+++ Provided records +++

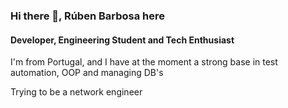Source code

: ### Hi there 👋, Rúben Barbosa here
#### Developer, Engineering Student and Tech Enthusiast

I'm from Portugal, and I have at the moment a strong base in test automation, OOP and managing DB's

Trying to be a network engineer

+++

§ What to do: Can you write these entries out again word for word, leaving the pictures out?

§ Exercise output:
Source code

: ### Hi there 👋, Rúben Barbosa here
#### Developer, Engineering Student and Tech Enthusiast

I'm from Portugal, and I have at the moment a strong base in test automation, OOP and managing DB's

Trying to be a network engineer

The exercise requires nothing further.